Thursday, May 7, 2009

Geek Heaven: Star Trek Hits The Sweet Spot

First, my non-spoiler review of Star Trek. I pay a very high compliment to the producers, cast and crew of Star Trek when I say this. They get it.

They get it. Ten minutes into the movie I was in tears of happiness. Chris Pine is so Captain Kirk. That was young Mr. Spock up on that screen. That was Uhura. That was Dr. McCoy. If you were worried the young actors won't live up to these classic, canonical, mythical roles, these family members for chrissakes, forget about it. They know who they are playing. They know what it means to us. They get it. They're excellent.

I don't think this particular cinematic trick -- recreating familiar characters in backstories from their youth -- has ever been done better, or even nearly as well. In other films it has come across as cheesy and contrived.

In Godfather II, for example, we see young Vito Corleone hooking up with his future caporegimes Tessio, Clemenza & Tom Hagan for the first time. The first time the Godfather ever says, "I'll make him an offer he won't refuse", it falls flat. Not even DeNiro could make it work. In the first Star Trek movie, each character was reintro'd with some familiar riff from the original TV show (e.g., McCoy bitching about his atoms being scattered in the transporter). That whole shtick works much better this time around. So I give Star Trek five stars for living up to the Star Trek legacy-- that's the most important thing, right?

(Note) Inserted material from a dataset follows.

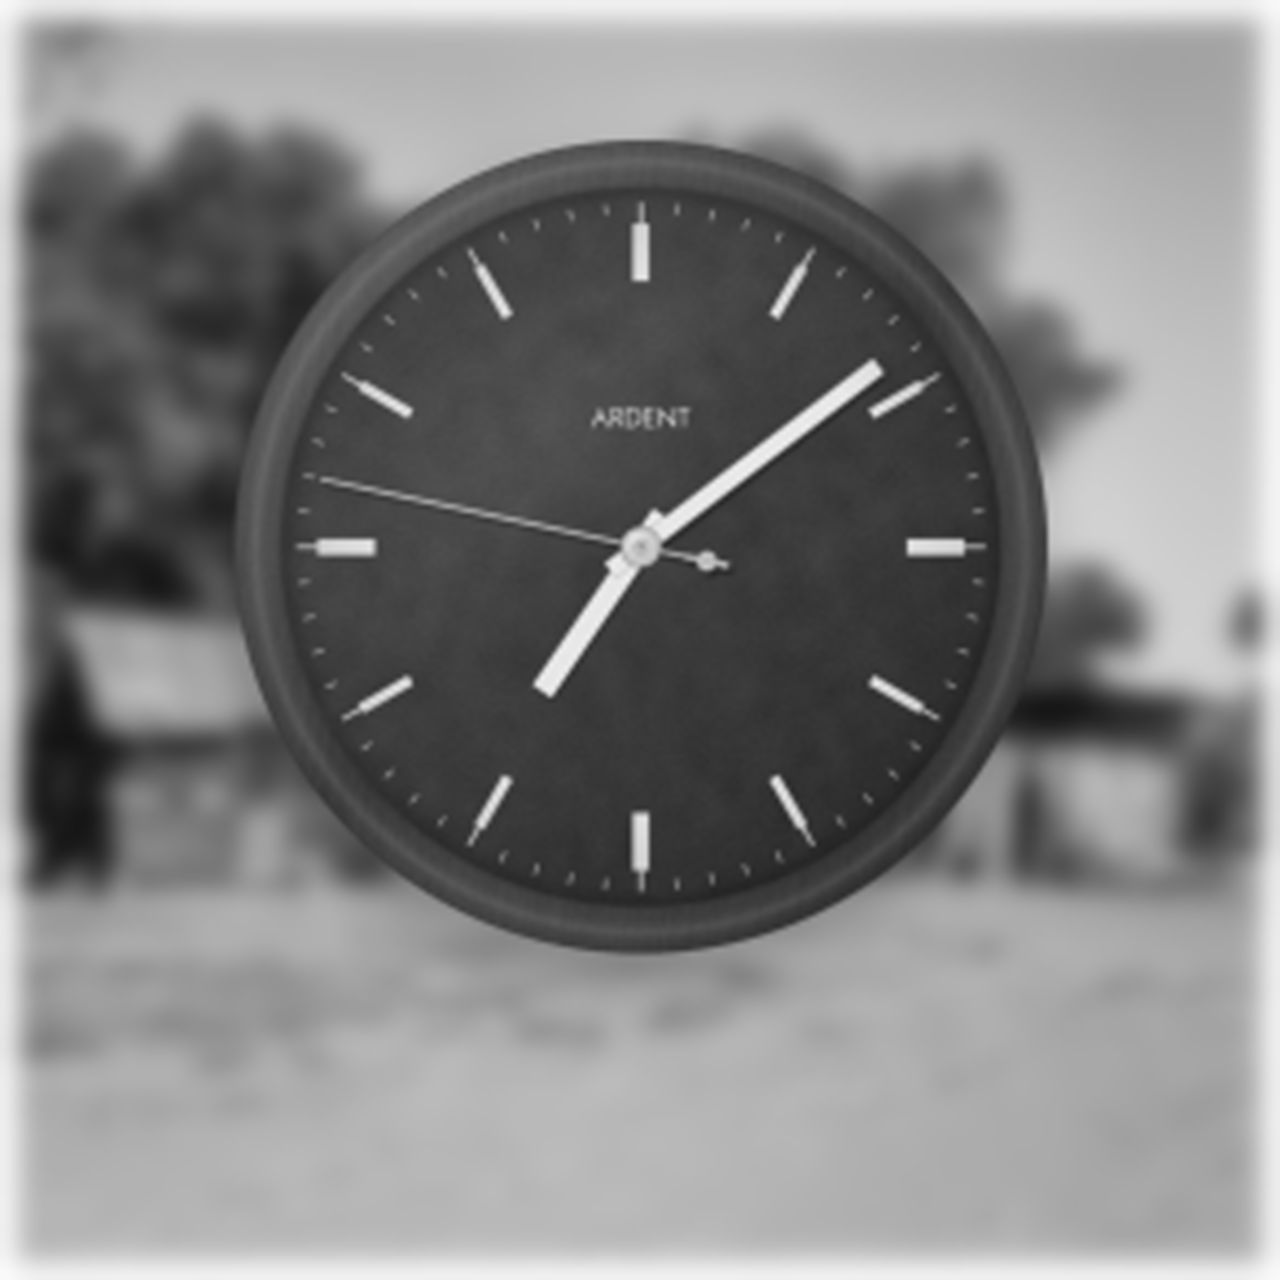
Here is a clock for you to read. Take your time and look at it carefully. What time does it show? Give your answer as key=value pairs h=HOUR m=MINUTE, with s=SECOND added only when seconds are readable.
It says h=7 m=8 s=47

And three stars for the story and action on its own terms. The big star battles are very cool. See it on IMAX if you can, there's massive action and it all looks great. I can't imagine seeing Star Trek through the eyes of a non-trekkie, but I'd bet its still a lot of fun.

That's four stars! Go see it!

Below the pix is my spoiler review.

The weakest part of Star Trek is this idiot villain Nero from the 25th century. I'm not a continuity whore, but this small-minded dope could never rise to command a Romulan vessel. The Romulans are aggressors, vicious and arrogant, but they've never been petty or completely lacking in honor. This aptly named moron blames Ambassador Spock for the destruction of Romulus in a supernova and decides to go back in time to commit galactic genocide in revenge. He's not even charismatic, half the time you can't tell Nero from his Romulan officers. Non-descript! Non-Romulan!

Now to the good stuff. Star Trek hits the sweet spot with the ultra-Shatnerian re-enactment of the Kobyashi Maru 'no-win' training simulation. If you're hardcore like I am, this scene goes down like ectasy. We all know the story from The Wrath Of Khan, where Kirk lays out his command philosophy, and the death of Spock. Kobyashi Maru goes deep--I mean really deep--into Trek mythology. I'm biased, I'm a trekkie. I'd give Chris Pine an Oscar for one of the funniest, most delicious, and arguably most vital scenes ever in sc-fi.

Captain Kirk and Mr. Spock. It doesn't get any deeper in our pop culture than this--is there a deeper, more illuminating bond? There's a little continuity glitch: we never knew before that Mr. Spock programmed the Kobyashi simulation at Starfleet Academy. In Khan, Spock says he never took the training test, and seems only remotely familiar with it. That's okay. The writers tweak continuity to give us one helluva philosophical smackdown between Kirk and Spock over the deep meaning of Kobyashi Maru.

The idea here is Spock and Kirk butt heads as Academy pups but learn to respect each other. Eh. I always thought they were a match made in heaven, Spock at complete peace following Kirk's lead. In the original TV series, Spock's command abilities were suspect. In The Tholian Web, Spock in command needs help from Mr. Scott because he doesn't want to use the phasers. In All Our Yesterdays, Spock feebly submits to some twit ambassador citing Starfleet regulations. And in The Galileo 7, Spock's shuttle crew comes close to mutiny.

In this film, Spock does predictably poorly in command. It's not likely Captain Pike would leave young Spock in charge during a major crisis. But it does lead to another dramatic smackdown when Kirk has to wrest command away from Spock. So I guess a little glitch is worth it.

Actually, I don't think the writers did 'Captain' Spock justice. Spock's command shortcomings mainly had to do with his moral discomfort with killing and his difficulty relating to his illogical human officers. But Spock never lacked for boldness. This is the same Vulcan who came up with the crazy idea to 'go back in time, find humpback whales, bring them forward in time, drop them off, and hope they tell the alien probe what to do with itself.' Spock would never go, 'hey, our number one wimp priority is to re-establish communication with Starfleet' while this nut Nero is targeting Earth with Red Matter. So that's one bit of the story that could have been truer.

The Spock-Uhura as lovers thing, whoa! Double-whoa! Only a real dope would complain about continuity here. I say go for it. Get some, Mr. Spock.